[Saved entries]
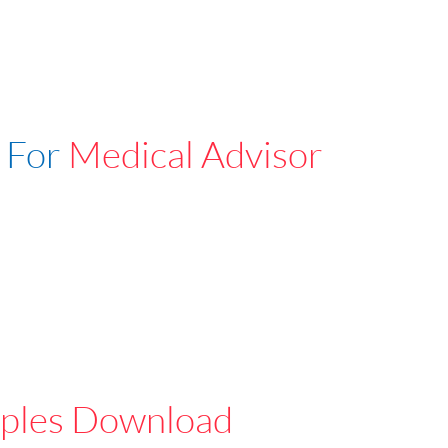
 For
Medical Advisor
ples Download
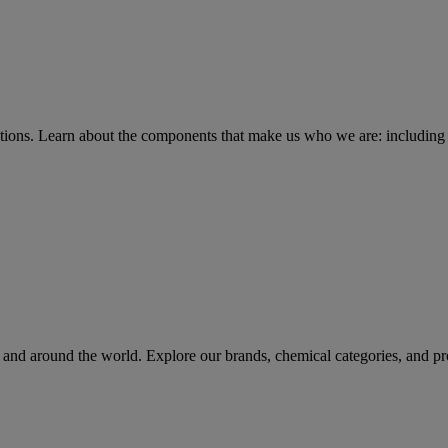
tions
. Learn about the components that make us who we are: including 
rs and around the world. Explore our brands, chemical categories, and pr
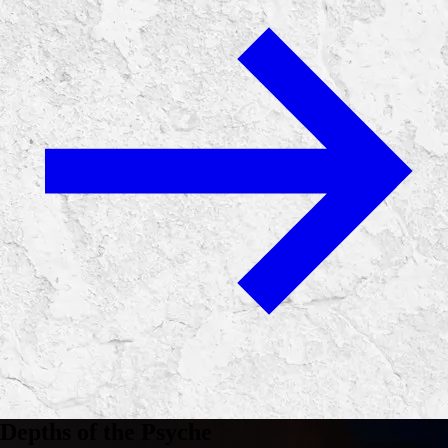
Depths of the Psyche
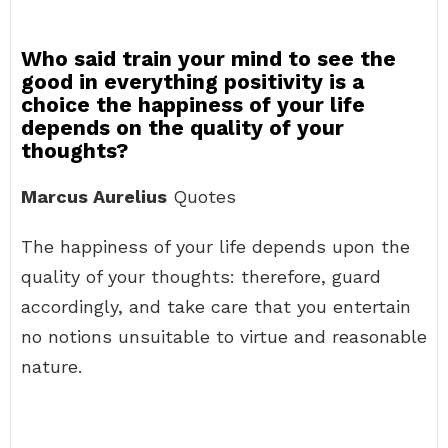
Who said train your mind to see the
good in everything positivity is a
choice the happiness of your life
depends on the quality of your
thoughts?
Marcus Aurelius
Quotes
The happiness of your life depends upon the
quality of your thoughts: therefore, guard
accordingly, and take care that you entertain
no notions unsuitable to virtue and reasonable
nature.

==

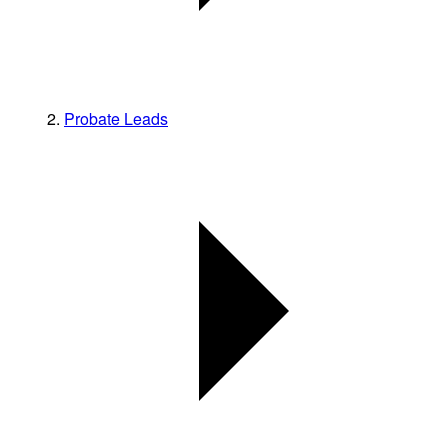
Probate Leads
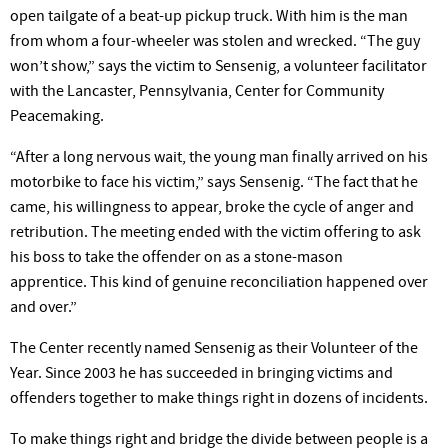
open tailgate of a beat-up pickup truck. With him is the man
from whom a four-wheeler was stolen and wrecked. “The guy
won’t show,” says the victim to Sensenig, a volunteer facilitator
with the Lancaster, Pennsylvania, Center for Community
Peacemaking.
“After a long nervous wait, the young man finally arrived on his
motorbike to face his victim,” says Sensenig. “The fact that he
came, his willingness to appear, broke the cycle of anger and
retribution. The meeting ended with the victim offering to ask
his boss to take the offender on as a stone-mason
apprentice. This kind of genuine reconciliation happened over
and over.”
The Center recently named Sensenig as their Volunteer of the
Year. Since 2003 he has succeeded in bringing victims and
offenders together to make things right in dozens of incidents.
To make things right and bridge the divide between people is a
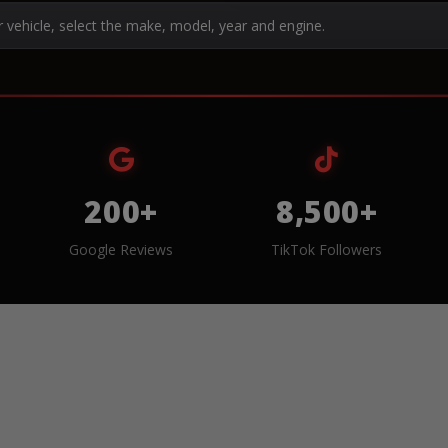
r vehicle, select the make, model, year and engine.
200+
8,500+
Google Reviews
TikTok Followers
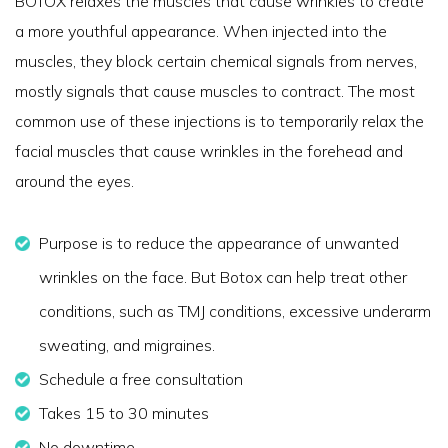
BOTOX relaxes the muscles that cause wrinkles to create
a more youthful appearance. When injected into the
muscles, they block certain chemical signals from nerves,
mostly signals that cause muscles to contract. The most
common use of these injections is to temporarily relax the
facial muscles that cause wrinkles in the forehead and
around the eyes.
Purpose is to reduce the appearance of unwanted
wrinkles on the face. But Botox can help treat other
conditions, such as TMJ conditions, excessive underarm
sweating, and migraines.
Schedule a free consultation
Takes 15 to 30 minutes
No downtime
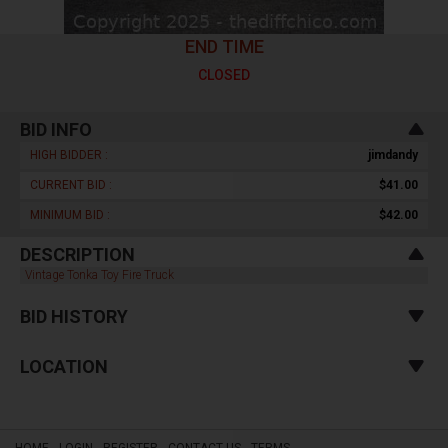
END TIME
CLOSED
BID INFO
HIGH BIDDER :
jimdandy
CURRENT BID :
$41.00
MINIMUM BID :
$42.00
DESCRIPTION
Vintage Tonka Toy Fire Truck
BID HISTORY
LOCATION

==

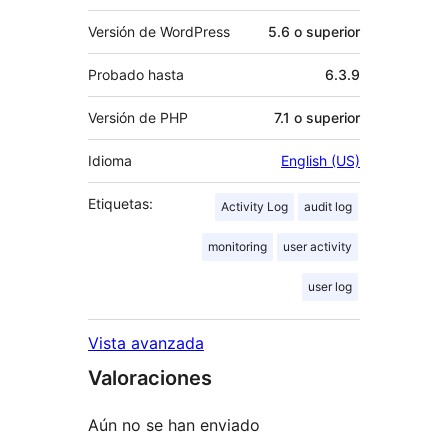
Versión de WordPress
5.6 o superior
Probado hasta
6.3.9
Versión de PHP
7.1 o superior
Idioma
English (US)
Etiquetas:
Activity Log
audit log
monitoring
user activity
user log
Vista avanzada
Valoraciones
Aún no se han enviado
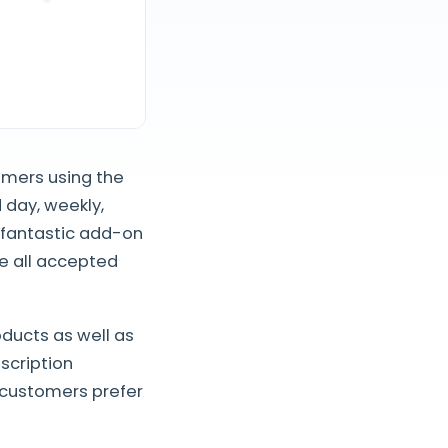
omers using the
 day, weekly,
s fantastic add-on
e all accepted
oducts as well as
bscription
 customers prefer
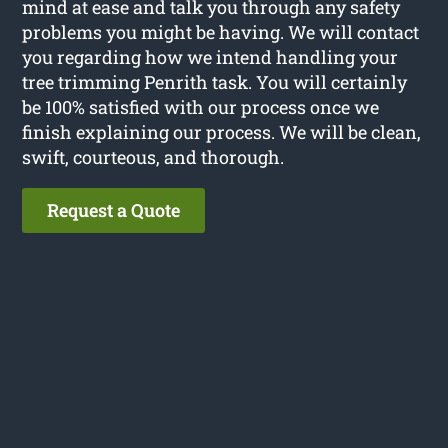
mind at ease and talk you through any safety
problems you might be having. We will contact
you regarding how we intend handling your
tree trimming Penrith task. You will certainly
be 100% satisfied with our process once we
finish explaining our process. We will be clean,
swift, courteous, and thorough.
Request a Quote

What needs to be done: Keeping every character as it is, restate the lines above that run from the line with "with the Lancaster, Pennsylvania, Center" through the line with "came, his willingness", both included, and nothing else.

Solution for this problem:
with the Lancaster, Pennsylvania, Center for Community
Peacemaking.
“After a long nervous wait, the young man finally arrived on his
motorbike to face his victim,” says Sensenig. “The fact that he
came, his willingness to appear, broke the cycle of anger and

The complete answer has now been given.